Saracinesche abbassate, cartelli di scuse dei negozianti frammiste a messaggi di speranza, i due soldati di guardia al Milite ignoto «immobili, soli, come mai». Il vuoto sembra allargarsi, sensazione agghiacciante: entrambe le dittature, fa capire Vespa, hanno soppresso o limitato la libertà degli italiani. Ma se allora Mussolini ebbe un’enorme popolarità interna e internazionale, l’Italia ha resistito al virus con odio sordo, sconfiggendolo con la disciplina in primavera e rivitalizzandolo con la confusione in autunno.
L’ideatore e conduttore di Porta a porta sa restituire gli umori di una nazione, riesce a cogliere, senza generalizzare e non senza inquietudine, l’immagine complessa di un Paese che non ha ancora fatto i conti con la pesante eredità del passato. «Purtroppo», osserva Vespa, «l’Italia amò Mussolini, lo amò molto più di quanto il comune lettore d’oggi possa immaginare».
Nel libro, strutturato in due parti, otto capitoli trattano del consenso al Duce e sei del Covid.
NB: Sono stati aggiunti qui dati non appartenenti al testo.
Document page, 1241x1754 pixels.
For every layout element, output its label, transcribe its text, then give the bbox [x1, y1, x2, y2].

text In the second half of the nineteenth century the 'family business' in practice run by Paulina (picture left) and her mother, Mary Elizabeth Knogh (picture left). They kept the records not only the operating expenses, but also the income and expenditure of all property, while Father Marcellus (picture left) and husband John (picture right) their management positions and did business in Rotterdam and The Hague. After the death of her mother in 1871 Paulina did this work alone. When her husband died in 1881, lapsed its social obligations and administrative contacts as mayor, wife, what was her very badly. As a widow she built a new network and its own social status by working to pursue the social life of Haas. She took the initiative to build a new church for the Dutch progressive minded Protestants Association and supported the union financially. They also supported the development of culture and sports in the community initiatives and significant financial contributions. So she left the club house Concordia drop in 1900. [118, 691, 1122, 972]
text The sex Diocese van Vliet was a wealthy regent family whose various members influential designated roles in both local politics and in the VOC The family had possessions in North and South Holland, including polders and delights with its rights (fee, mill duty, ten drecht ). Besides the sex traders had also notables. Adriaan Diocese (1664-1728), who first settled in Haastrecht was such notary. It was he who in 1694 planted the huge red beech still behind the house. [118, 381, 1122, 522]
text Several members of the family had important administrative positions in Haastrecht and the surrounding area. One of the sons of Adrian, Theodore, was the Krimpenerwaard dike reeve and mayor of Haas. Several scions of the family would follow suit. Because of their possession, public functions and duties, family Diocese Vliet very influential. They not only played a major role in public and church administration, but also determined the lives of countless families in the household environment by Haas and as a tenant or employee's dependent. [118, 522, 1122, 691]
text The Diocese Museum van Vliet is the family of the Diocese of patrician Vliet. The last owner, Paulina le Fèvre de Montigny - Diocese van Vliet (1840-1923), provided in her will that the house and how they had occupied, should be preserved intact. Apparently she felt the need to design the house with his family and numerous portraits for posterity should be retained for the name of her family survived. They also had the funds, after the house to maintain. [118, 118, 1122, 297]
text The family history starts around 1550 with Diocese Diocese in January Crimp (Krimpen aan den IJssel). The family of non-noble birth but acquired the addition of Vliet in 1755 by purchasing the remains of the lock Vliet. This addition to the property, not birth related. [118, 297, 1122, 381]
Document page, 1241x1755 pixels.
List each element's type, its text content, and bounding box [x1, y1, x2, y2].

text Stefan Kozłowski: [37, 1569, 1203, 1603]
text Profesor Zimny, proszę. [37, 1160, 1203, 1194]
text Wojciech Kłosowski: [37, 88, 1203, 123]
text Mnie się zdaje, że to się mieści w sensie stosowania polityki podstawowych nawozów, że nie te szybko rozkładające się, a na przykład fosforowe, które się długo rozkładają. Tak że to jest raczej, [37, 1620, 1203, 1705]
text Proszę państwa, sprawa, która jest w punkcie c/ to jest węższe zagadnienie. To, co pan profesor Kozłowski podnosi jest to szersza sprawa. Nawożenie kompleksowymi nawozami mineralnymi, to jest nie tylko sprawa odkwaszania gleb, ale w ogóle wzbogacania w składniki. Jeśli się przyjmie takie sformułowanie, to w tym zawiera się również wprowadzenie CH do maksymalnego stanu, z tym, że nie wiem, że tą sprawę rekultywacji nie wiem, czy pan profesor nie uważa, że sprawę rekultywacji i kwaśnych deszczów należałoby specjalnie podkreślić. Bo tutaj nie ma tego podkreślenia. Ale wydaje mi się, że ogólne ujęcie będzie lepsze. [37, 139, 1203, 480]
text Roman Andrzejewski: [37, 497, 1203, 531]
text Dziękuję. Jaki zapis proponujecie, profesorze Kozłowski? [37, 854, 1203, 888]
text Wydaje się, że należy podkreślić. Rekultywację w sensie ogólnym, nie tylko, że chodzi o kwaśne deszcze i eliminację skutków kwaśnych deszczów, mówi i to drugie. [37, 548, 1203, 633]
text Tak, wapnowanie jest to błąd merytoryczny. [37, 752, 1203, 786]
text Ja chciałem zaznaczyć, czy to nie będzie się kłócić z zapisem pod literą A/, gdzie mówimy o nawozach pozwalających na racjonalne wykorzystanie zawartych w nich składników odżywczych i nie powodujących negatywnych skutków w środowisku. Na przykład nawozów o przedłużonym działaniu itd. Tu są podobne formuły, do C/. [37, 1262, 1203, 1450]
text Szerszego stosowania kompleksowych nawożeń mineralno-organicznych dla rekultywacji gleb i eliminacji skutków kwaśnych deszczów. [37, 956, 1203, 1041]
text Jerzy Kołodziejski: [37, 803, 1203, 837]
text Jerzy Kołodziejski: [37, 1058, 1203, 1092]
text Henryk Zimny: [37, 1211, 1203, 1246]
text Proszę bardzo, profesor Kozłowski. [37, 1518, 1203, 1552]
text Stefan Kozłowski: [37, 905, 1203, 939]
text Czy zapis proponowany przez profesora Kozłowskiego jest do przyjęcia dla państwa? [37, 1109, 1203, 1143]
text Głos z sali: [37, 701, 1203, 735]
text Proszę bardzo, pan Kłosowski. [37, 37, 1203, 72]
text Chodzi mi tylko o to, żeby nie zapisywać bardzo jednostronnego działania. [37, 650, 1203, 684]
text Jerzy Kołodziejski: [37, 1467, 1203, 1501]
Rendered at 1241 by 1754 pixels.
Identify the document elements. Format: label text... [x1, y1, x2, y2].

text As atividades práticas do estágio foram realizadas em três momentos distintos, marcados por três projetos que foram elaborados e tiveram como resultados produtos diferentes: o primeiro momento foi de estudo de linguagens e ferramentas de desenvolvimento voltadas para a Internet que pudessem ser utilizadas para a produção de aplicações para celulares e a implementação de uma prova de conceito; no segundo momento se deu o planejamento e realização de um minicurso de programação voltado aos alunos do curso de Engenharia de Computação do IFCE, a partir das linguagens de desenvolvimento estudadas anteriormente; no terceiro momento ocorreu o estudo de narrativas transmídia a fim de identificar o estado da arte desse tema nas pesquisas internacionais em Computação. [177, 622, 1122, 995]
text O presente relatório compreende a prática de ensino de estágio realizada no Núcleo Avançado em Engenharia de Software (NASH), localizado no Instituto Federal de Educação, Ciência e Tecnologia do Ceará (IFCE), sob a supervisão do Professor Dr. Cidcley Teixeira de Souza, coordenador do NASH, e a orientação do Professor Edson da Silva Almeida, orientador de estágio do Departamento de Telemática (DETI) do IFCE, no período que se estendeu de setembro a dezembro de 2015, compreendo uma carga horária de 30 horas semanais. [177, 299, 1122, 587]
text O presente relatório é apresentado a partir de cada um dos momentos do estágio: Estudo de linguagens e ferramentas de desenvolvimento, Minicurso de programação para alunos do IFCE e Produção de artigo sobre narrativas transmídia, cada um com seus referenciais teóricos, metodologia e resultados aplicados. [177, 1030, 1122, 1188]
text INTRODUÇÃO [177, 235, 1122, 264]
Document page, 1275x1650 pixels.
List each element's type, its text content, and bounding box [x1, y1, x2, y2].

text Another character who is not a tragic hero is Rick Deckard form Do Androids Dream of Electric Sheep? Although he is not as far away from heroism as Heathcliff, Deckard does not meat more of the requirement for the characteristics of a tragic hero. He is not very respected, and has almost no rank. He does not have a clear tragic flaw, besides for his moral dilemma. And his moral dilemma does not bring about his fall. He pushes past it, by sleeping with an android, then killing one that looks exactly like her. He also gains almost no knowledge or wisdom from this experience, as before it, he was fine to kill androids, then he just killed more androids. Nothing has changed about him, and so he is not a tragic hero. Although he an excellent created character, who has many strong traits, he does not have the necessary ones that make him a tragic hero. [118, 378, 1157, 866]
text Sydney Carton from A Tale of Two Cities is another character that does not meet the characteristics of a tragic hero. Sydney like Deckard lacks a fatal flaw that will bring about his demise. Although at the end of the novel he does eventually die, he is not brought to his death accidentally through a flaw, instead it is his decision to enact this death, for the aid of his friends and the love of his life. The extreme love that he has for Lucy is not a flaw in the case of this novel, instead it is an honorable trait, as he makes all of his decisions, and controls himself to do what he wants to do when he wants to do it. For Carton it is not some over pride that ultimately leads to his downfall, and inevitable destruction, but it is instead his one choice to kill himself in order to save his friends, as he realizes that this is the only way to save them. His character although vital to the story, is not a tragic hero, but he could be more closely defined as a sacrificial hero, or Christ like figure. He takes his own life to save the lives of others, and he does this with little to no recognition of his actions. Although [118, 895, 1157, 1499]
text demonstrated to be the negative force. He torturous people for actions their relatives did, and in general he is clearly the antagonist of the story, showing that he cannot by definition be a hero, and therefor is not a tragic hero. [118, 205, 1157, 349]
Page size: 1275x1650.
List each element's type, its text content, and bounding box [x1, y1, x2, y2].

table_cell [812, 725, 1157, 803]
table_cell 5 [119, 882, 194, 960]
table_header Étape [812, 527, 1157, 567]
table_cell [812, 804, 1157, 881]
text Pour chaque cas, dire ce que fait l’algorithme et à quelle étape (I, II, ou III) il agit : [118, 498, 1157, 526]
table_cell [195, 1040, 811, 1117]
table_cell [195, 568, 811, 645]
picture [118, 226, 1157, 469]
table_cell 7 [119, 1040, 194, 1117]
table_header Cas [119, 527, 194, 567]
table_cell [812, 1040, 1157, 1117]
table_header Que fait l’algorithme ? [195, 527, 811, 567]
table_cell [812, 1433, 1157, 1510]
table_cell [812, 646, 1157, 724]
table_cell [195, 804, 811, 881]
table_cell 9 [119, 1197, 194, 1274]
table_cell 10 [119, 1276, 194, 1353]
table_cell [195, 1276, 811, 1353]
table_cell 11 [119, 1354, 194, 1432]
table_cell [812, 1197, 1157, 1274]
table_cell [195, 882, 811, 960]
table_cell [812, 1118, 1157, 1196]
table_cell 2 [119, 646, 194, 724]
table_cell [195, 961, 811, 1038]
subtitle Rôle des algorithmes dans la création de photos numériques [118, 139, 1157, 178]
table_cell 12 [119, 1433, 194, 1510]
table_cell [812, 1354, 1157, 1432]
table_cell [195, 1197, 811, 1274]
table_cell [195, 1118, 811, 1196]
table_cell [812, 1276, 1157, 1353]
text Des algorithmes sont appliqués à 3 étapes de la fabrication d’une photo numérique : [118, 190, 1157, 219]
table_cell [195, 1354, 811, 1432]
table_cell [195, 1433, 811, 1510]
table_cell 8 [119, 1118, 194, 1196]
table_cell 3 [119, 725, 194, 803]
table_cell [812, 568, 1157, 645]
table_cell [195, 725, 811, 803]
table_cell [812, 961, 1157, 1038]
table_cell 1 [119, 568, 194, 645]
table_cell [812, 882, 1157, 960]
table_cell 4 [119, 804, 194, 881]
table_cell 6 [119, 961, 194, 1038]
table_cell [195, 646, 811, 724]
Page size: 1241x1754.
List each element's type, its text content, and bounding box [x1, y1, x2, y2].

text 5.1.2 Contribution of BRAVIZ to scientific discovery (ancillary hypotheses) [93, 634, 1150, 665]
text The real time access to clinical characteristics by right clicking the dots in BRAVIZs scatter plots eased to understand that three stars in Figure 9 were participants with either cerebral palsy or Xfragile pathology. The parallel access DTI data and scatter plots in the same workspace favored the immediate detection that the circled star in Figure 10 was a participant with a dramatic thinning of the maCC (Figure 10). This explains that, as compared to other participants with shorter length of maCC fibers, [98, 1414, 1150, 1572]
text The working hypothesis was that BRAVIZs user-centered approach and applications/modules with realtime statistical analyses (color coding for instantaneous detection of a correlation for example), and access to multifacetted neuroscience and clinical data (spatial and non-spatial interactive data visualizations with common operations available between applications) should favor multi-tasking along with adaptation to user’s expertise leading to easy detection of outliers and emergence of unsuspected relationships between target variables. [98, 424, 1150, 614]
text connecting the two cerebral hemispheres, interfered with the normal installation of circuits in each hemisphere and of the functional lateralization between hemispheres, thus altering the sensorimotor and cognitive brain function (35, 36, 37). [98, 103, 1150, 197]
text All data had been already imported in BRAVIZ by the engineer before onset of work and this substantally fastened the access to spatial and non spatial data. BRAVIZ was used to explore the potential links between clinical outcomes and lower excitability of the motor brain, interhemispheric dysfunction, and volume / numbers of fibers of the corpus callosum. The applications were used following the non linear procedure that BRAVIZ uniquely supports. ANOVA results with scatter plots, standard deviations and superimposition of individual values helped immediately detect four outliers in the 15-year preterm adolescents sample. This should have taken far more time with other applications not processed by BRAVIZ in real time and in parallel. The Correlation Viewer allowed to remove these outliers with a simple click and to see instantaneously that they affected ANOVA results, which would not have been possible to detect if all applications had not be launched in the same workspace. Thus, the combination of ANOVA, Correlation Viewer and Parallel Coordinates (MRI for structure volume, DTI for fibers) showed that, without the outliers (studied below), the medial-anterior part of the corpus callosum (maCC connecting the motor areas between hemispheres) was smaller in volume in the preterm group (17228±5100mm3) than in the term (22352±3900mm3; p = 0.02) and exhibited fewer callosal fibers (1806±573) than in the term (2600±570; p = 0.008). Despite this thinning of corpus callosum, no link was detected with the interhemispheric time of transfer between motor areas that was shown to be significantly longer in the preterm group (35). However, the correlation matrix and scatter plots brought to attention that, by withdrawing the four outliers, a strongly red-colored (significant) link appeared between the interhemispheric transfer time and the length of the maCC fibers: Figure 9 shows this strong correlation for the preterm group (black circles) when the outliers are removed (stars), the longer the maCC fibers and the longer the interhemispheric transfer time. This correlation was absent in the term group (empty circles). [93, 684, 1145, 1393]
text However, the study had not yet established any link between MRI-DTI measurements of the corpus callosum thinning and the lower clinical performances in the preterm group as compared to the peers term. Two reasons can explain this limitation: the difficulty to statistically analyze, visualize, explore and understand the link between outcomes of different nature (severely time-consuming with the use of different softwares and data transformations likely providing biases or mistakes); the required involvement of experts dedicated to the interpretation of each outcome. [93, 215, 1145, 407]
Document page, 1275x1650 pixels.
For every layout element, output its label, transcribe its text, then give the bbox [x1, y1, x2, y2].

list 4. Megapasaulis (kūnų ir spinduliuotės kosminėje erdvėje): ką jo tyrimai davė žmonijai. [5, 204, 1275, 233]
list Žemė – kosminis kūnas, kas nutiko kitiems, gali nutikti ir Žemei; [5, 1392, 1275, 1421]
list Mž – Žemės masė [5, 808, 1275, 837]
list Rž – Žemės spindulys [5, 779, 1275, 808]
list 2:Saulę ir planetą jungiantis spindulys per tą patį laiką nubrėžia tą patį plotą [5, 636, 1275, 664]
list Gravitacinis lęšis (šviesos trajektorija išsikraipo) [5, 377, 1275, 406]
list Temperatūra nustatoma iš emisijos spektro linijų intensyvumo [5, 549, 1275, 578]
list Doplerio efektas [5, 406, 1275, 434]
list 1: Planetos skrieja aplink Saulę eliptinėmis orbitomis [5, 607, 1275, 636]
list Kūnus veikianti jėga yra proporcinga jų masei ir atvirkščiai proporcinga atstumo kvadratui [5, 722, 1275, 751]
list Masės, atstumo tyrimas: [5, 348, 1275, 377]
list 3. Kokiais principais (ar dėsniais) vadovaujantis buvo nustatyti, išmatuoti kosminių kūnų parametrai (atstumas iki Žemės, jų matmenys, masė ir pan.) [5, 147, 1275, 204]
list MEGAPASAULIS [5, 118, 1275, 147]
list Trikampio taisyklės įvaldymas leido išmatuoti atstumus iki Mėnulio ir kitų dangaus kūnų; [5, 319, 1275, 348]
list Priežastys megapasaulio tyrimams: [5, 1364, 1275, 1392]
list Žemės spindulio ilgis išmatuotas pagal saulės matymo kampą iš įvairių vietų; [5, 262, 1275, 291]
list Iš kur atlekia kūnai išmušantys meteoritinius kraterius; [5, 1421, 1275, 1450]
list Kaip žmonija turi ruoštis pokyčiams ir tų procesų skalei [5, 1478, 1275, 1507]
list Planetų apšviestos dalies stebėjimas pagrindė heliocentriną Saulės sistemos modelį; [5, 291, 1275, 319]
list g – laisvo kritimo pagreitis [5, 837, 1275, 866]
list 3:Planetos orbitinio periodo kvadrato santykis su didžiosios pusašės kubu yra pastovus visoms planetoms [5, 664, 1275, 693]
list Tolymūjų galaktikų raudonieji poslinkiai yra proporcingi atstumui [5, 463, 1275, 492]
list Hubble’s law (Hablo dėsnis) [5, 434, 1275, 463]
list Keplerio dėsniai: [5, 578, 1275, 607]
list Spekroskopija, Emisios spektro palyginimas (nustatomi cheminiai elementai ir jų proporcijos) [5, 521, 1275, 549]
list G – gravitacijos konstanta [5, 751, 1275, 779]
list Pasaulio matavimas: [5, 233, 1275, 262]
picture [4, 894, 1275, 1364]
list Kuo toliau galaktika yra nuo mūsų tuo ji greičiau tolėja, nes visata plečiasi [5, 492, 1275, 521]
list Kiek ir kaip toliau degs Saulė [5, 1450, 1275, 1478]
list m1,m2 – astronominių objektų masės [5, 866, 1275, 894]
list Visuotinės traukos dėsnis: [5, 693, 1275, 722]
Quali sono le ricadute politiche dell’epidemia? «Il rischio degli uomini soli al comando», dice il giornalista, «quelli più ruvidi e quelli più eleganti. Bisogna stare in guardia. Questo libro esce dopo che il nostro Paese ha subìto una "dittatura democratica" che mai avremmo immaginato nei tempi moderni. La Spagnola, la pandemia diffusasi tra 1918 e 920, fu archiviata come irripetibile preistoria. Come abbiamo vissuto sotto il regime che ha soggiogato il mondo con la sigla Covid-19? Come abbiamo affrontato un’impensabile e drastica riduzione delle più elementari libertà personali?».
In primavera, ricorda Vespa, gli scienziati erano divisi sulla possibilità di una seconda ondata, ma nel Cts la prevedevano. «Mi chiedo perché allora governo e regioni non abbiano preparato tempestivamente un piano trasporti adeguato alla ripresa del lavoro e soprattutto delle scuole. D’altra parte, nel mio libro il commissario Arcuri racconta gli errori del governo nel Decreto Rilancio e i pasticci delle regioni anche nell’attivazione delle nuove terapie intensive».
Ma il Covid potrebbe almeno essere un’occasione di rinascita? «Io sono un fan della grande ricostruzione del dopoguerra. Adesso abbiamo più soldi del piano Marshall. Allora ci furono entusiasmo, uomini capaci e una grande visione del Paese paradossalmente condivisa tra democristiani e comunisti che pure litigavano furiosamente in Parlamento e si picchiavano nelle piazze. Saremo all’altezza della sfida? È davvero l’ultima occasione».